*** Opening DATA RECORDS ***

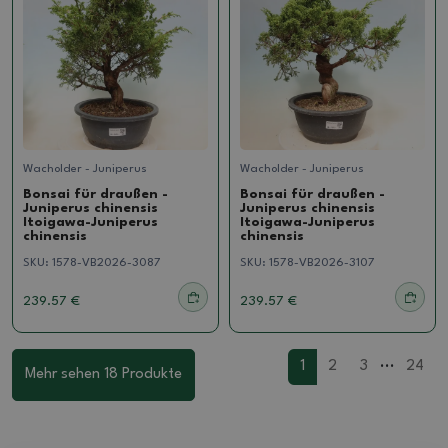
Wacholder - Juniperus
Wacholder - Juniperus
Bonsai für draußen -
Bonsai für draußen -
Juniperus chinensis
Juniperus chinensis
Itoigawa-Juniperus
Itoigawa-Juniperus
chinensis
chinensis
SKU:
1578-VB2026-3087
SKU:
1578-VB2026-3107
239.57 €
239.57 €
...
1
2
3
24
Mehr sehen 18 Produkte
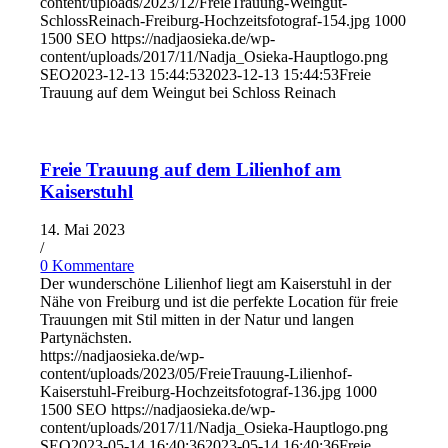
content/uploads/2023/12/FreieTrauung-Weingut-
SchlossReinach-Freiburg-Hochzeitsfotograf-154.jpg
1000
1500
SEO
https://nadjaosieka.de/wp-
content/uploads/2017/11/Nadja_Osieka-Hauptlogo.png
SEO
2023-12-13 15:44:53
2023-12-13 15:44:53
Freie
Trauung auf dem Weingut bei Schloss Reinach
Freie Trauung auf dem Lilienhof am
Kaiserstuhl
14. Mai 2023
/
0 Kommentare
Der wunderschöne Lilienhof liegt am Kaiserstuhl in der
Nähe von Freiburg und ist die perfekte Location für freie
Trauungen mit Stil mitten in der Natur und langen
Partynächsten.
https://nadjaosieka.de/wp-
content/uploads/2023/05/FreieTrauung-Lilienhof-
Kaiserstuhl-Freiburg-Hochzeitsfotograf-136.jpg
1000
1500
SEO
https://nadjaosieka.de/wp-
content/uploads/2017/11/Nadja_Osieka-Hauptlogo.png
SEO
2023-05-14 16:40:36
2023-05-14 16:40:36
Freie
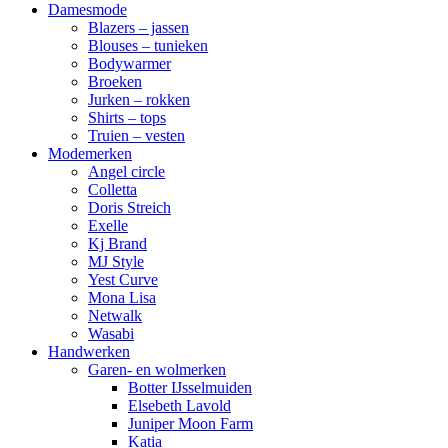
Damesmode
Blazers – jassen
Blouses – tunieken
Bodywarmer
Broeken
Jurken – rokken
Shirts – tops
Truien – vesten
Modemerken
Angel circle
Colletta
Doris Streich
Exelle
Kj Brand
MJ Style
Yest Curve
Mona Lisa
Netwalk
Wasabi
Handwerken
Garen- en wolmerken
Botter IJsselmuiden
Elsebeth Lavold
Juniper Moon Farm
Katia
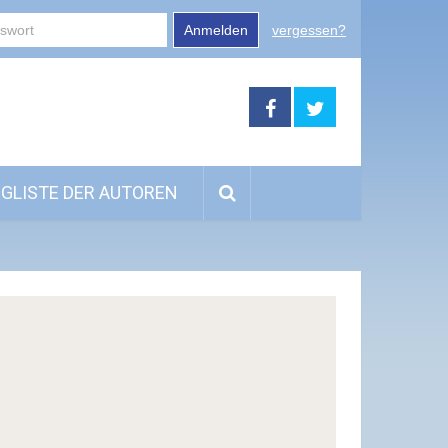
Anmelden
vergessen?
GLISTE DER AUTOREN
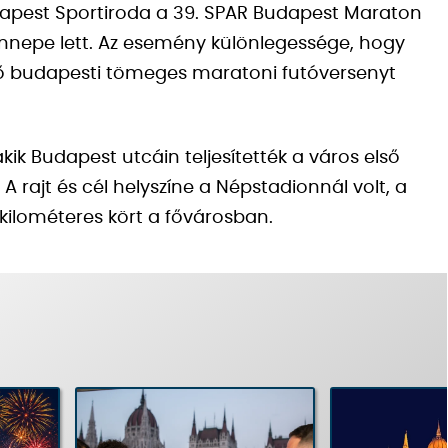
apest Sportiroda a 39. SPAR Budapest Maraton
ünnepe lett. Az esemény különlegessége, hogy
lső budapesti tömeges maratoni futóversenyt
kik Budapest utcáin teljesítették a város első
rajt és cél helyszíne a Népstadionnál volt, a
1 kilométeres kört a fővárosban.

*** Closing DATA RECORDS ***
*** Opening DATA RECORDS ***

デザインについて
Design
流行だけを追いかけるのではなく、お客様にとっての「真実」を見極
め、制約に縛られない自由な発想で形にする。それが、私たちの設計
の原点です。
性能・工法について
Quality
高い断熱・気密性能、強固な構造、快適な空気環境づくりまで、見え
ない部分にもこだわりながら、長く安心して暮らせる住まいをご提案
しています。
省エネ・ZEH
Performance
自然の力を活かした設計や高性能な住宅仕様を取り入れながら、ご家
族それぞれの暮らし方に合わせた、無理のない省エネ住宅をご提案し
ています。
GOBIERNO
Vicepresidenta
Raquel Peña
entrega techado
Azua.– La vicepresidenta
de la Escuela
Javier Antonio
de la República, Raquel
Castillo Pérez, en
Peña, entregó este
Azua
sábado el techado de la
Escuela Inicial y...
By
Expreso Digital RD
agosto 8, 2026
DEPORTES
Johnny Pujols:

*** Closing DATA RECORDS ***

- _EXERCISE GOAL_
Using the data above, return the lines from the one holding "Mehr sehen 18 Produkte" through the one holding "Trauungen mit Stil" exactly, but not the pictures.

- _EXERCISE RESULT_
Mehr sehen 18 Produkte
content/uploads/2023/12/FreieTrauung-Weingut-
SchlossReinach-Freiburg-Hochzeitsfotograf-154.jpg
1000
1500
SEO
https://nadjaosieka.de/wp-
content/uploads/2017/11/Nadja_Osieka-Hauptlogo.png
SEO
2023-12-13 15:44:53
2023-12-13 15:44:53
Freie
Trauung auf dem Weingut bei Schloss Reinach
Freie Trauung auf dem Lilienhof am
Kaiserstuhl
14. Mai 2023
/
0 Kommentare
Der wunderschöne Lilienhof liegt am Kaiserstuhl in der
Nähe von Freiburg und ist die perfekte Location für freie
Trauungen mit Stil mitten in der Natur und langen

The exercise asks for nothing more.